(Study text Opens)

If the UK hits its net-zero target by 2050, it could be in part thanks to a little-known college-led network, the Green Skills Advisory Panel, set up to help solve the green skills shortage.
What began three years ago as a project led by Exeter College to bring together representatives from construction firms, colleges, training providers and government agencies for the south west, has morphed into a network extending as far as east Africa.
GSAP’s “changemakers” join forces at conferences and online in an attempt to decipher ever-changing net-zero policies and make the most of funding pots to get much-needed retrofitters, heat pump and solar panel installers trained up.
Eighteen UK regions now have their own GSAPs planned, with more in Malawi and Nepal. Discussions are taking place about launching one in Morocco.
Risky net ventures
This is mainly thanks to the work of GSAP’s chair, Exeter College executive director of partnerships and apprenticeships Mike Blakeley. He has lofty ambitions for GSAP to become “the leading voice of green skills in the country”, and adds: “I’d be massively proud because this country desperately needs it.”
Blakeley grew up in Torbay, where an imposing sea wall acts as a constant reminder of the grim consequences of climate change.
His passion for net zero is not puritanical, however. He still eats meat and travels regularly by plane. He once held a job with a different ‘net’ – crabbing on a deep sea fishing boat – and knows “what it’s like to be out there in a force eight gale with 20 foot waves crashing over”.
This speaks volumes about Blakeley’s appetite for risk, which is perhaps partly why he is so attracted to the notoriously high-stakes green skills agenda.
Part of the problem with ramping up green skills provision is FE is risk averse, he says.
While colleges in Sheffield, West London and South Wales have also boldly seized the mantle, some others “just don’t see it as their job to do this stuff”.
Electric dreams
But Exeter has “done the hard yards”. Blakeley says: “We know what it takes to set up a really good air-source heat pump or solar training centre, so people can learn from us.”
Exeter College’s proposed merger with Petroc College in north Devon is “exciting” for Blakeley as it would unlock opportunities to train workers for offshore wind farms being developed off the north Devon coast, part of a wider ‘Celtic flow’ scheme aimed at powering up millions of homes.
He has already written to one of the world’s largest offshore wind developers, asking for “insight” into its skills development plan. Blakeley believes the boats used to service the wind farms will be hydrogen-powered, so his team have also now begun work with partners to better understand that technology too.
“I feel privileged that I can look into some of these brilliant things,” he says.

(Study text Closes)
(Supplied records Opens)

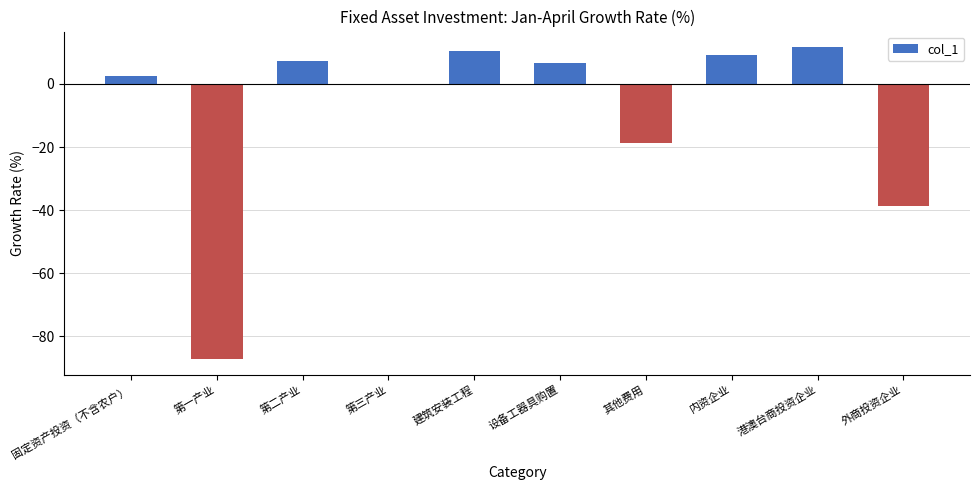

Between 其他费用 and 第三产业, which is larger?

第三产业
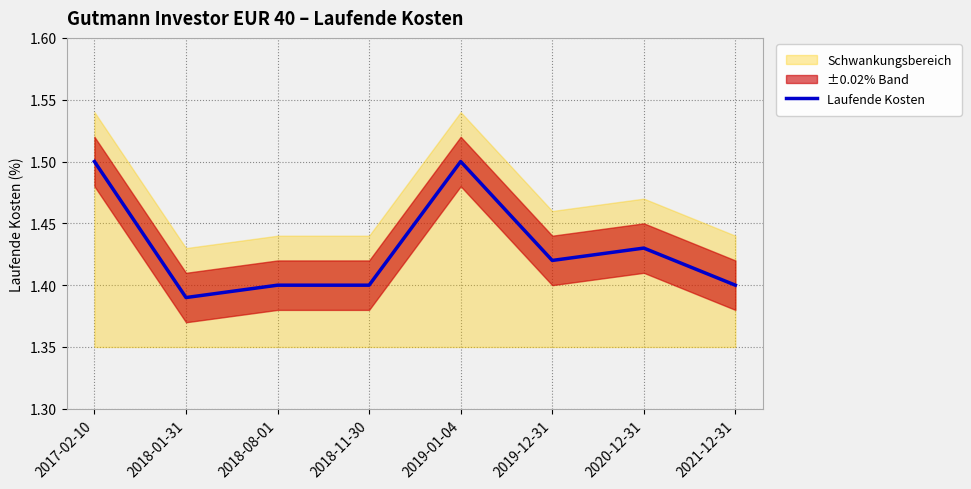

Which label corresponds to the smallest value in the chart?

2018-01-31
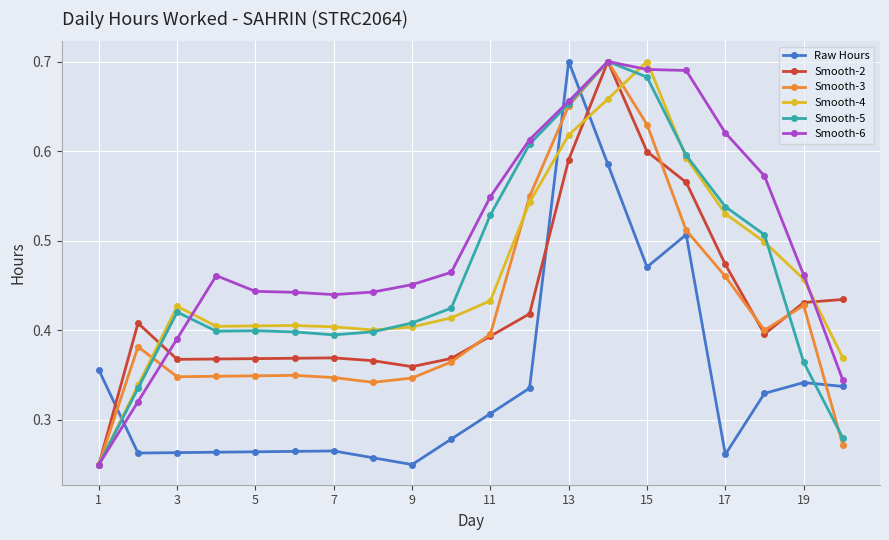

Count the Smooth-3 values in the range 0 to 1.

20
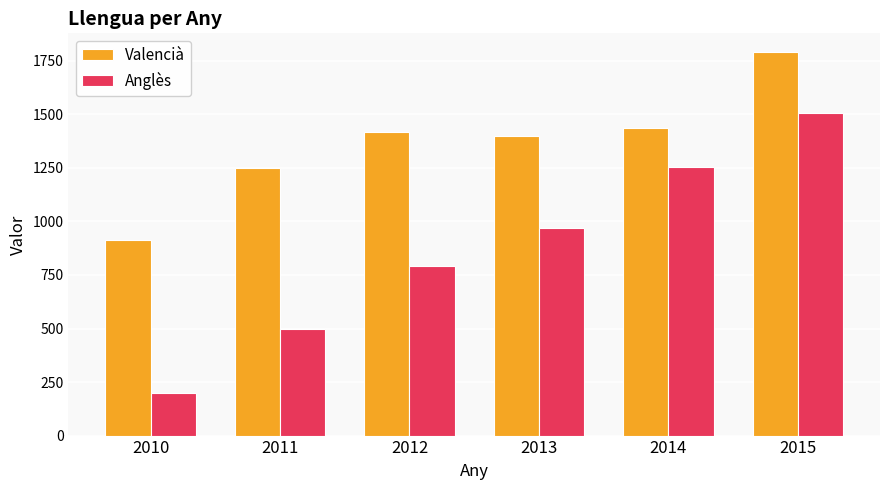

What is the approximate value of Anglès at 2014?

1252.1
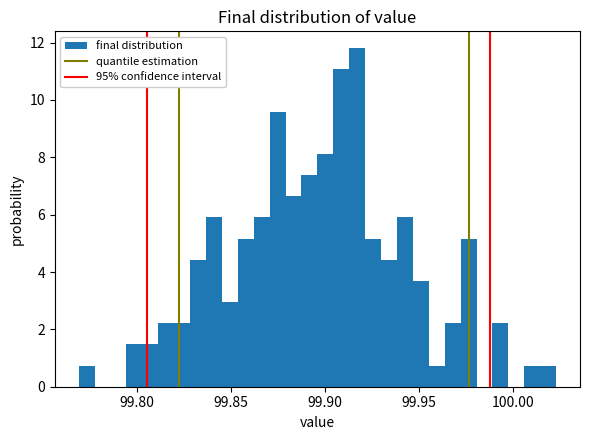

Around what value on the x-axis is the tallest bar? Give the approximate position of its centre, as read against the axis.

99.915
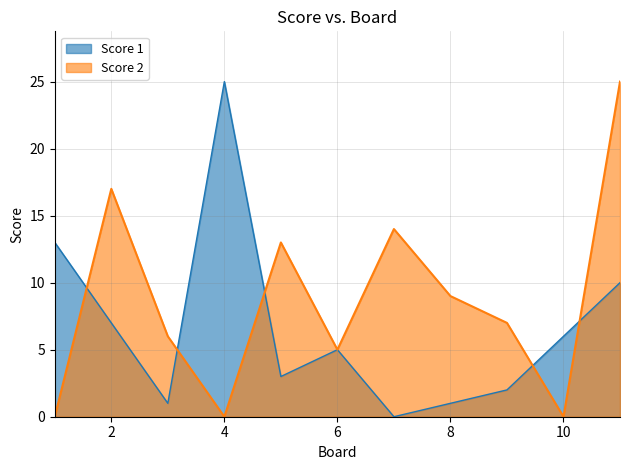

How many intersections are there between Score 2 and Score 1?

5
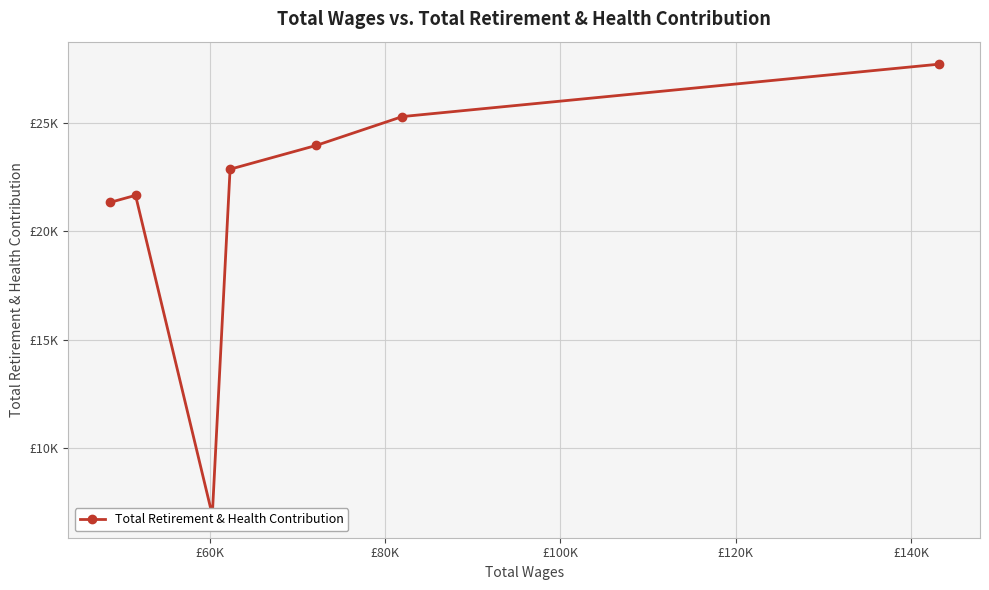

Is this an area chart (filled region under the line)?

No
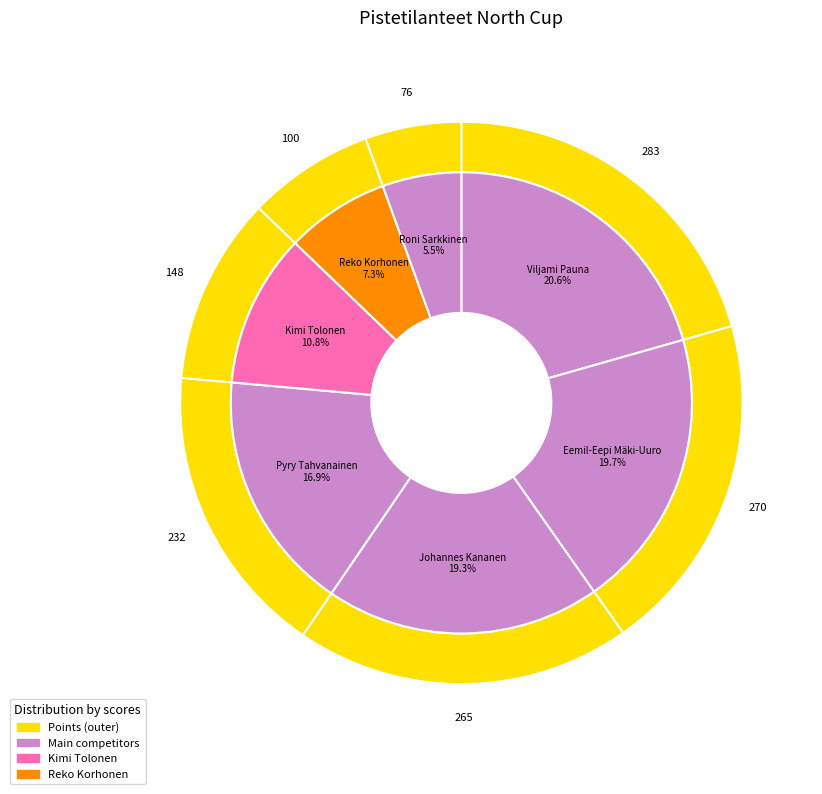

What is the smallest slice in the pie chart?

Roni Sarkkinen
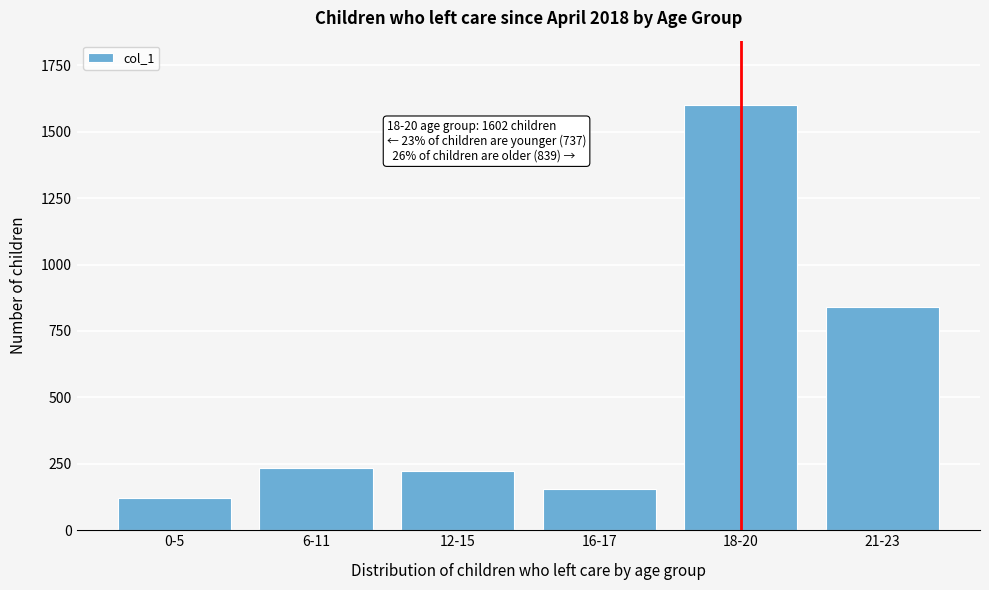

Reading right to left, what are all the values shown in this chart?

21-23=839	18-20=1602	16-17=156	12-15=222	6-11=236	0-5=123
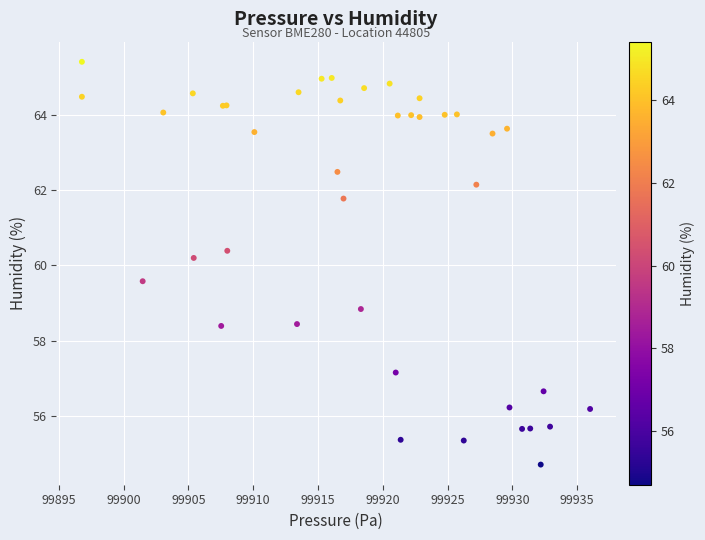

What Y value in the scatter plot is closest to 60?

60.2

(Supplied records Closes)

§ Instruction A
List the kinds of organizations that the article on the Green Skills Advisory Panel says the Exeter College project brought together.
§ Instruction B
In the records, change "chart" to "graph" in the stretch from the line containing "Count the Smooth-3" through the end of the records, and give back only that stretch. Leave out the pictures.
The records have no connection to the article about the Green Skills Advisory Panel.

§ Written solution A
construction firms, colleges, training providers, government agencies

§ Written solution B
Count the Smooth-3 values in the range 0 to 1.

20

What is the approximate value of Anglès at 2014?

1252.1

Around what value on the x-axis is the tallest bar? Give the approximate position of its centre, as read against the axis.

99.915

How many intersections are there between Score 2 and Score 1?

5

Is this an area graph (filled region under the line)?

No

What is the smallest slice in the pie graph?

Roni Sarkkinen

Reading right to left, what are all the values shown in this graph?

21-23=839	18-20=1602	16-17=156	12-15=222	6-11=236	0-5=123

What Y value in the scatter plot is closest to 60?

60.2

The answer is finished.